The Genuine Partner: who tries to play a synergistic role willingly taking up activities which are beyond the mother’s competence;
The Conveniently Detached: who is taking it easy, capitalizing on the mother’s high involvement and taking up the provider stance to negate criticism of his lack of involvement; and
The Cynically Detached: who disagrees with the approach, perceives the mother as crossing the line and fostering too much dependance, and feels children need a more hands-off approach.

Brand Chakras™ is the first Indian strategic planning tool that applies the 2000 year old chakra system as laid out by Patanjali, to consumers and brands. This original system of understanding human behaviour based on the seven major nerve/energy centers in the human body has never been used in marketing, and is an initiative of Strategic Planning at JWT India. http://www.brandchakras.com/

For further information, write to Mythili.Chandrasekar@jwt.com


  1. The article is a Damn cool one. It has opened up lot of avenues for advertising. The research conducted has revealed that now mothers are not those strict hitlers but cool buddies who inspire their children. Lot of Brands like Clinic all clear cream have taken this across and shown mothers very very friendly with kids. I feel that Mothers have moved up in life lot more than the olden days and they have become best friends whom a kid can seek all the information in the world. The research also tells us how kids look at thier mothers nowadays. I can confidently say my Mom is my best friend than anybody else. Hope this is the same with most of them.

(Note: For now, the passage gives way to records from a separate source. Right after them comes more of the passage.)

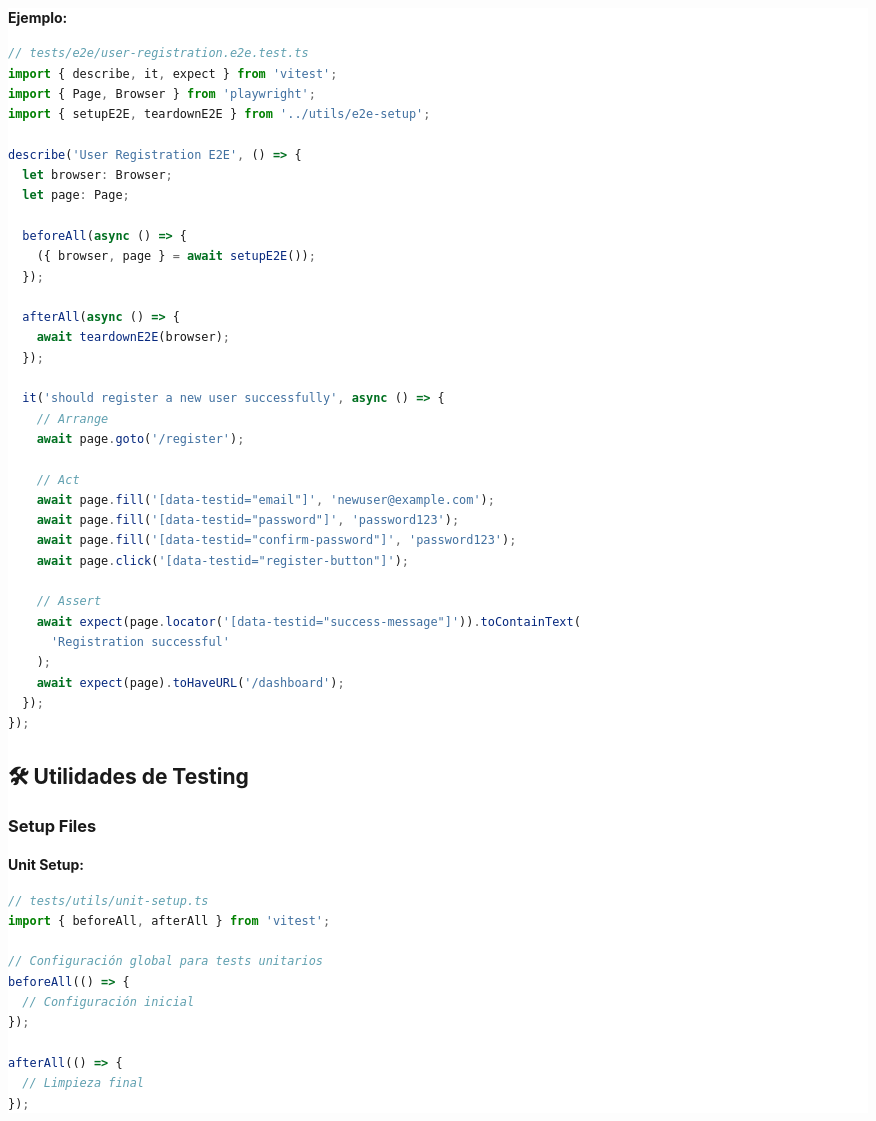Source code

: **Ejemplo:**

```typescript
// tests/e2e/user-registration.e2e.test.ts
import { describe, it, expect } from 'vitest';
import { Page, Browser } from 'playwright';
import { setupE2E, teardownE2E } from '../utils/e2e-setup';

describe('User Registration E2E', () => {
  let browser: Browser;
  let page: Page;

  beforeAll(async () => {
    ({ browser, page } = await setupE2E());
  });

  afterAll(async () => {
    await teardownE2E(browser);
  });

  it('should register a new user successfully', async () => {
    // Arrange
    await page.goto('/register');

    // Act
    await page.fill('[data-testid="email"]', 'newuser@example.com');
    await page.fill('[data-testid="password"]', 'password123');
    await page.fill('[data-testid="confirm-password"]', 'password123');
    await page.click('[data-testid="register-button"]');

    // Assert
    await expect(page.locator('[data-testid="success-message"]')).toContainText(
      'Registration successful'
    );
    await expect(page).toHaveURL('/dashboard');
  });
});
```

## 🛠️ Utilidades de Testing

### Setup Files

**Unit Setup:**

```typescript
// tests/utils/unit-setup.ts
import { beforeAll, afterAll } from 'vitest';

// Configuración global para tests unitarios
beforeAll(() => {
  // Configuración inicial
});

afterAll(() => {
  // Limpieza final
});
```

  2. sounds fascinating ; especially on the type of fathers ; I somehow think not too many studies focus on the Indian father. I am sure there is a paradigm shift in that too, what say ?
    Vanita , JWT Mumbai

  3. This is really too good. Did you plant a microphone in my house? It is so very true to the way I am bringing up my daughter. Especially the: obstacles are stepping stones in life, maintain good relationships with others, happy with herself and less jealous of others and a will to win.
    Oh it goes on and on!
    And the coronation seeker part - I am sure it is in the subconscious mind. I have taken a printout of the article on this in the ET today to show to my daghter.